The test results are shown in Figure 3. For greater clarity, the bandwidth values are plotted on one graph (and they are the same in all cases) and the CPU load by the QFP process. The IOSd process is not interesting due to the fact that in all modes the load of the virtual CPU inside IOSd is minimal - 1%.

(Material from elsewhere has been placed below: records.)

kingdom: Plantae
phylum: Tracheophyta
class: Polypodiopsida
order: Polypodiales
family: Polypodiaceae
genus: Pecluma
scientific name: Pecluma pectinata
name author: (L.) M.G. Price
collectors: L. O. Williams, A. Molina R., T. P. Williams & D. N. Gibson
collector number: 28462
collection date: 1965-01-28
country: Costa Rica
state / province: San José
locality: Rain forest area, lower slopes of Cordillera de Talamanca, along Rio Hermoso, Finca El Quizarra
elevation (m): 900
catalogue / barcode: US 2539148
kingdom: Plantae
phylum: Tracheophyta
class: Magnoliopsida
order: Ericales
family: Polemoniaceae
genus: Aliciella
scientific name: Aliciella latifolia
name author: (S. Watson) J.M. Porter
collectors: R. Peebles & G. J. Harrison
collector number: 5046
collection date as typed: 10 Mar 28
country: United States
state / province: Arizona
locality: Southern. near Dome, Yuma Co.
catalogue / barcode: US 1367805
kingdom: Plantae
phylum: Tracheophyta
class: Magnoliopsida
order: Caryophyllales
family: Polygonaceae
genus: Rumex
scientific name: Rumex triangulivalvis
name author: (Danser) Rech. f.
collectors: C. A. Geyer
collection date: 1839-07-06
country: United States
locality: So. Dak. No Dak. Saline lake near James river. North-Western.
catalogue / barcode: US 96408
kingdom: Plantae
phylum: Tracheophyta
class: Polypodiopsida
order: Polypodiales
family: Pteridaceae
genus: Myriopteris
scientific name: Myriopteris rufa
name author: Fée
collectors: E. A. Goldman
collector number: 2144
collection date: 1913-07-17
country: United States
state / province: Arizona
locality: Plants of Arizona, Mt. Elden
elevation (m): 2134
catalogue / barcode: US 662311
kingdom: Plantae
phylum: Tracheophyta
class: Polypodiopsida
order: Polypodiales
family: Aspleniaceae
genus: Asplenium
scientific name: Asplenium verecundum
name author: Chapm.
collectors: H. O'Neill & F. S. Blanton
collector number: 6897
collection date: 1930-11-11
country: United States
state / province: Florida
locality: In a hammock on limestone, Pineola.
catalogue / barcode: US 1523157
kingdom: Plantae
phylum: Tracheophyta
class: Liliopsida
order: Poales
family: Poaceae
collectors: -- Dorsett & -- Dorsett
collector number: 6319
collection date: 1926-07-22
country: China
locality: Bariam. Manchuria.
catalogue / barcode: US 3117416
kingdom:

During testing, it was not possible to identify the dependence of the performance of the ISR 4321 router on the inclusion of services. There is a slight increase in CPU utilization, but very little. It is also worth noting that the inclusion of the log option in the ACL no longer leads to dramatic performance losses, since the packet is not sent to the processor.
Summary
On the example of several devices of different generations and types, we tried to consider how performance depends on the inclusion of various services. In general, the results obtained fit into previously known facts. We have not discovered America. Brief conclusions obtained as a result of testing can be formulated as follows:
- There is a significant degradation in the performance of ISR G1 and G2 routers when services are enabled.
- ASA performance is less affected by services. At a comparable price with a router, we get more performance.
- The impact of enabling services on ISR 4000 performance is minimal.
Thanks for attention. I hope that some information from the article will help in working with Cisco equipment.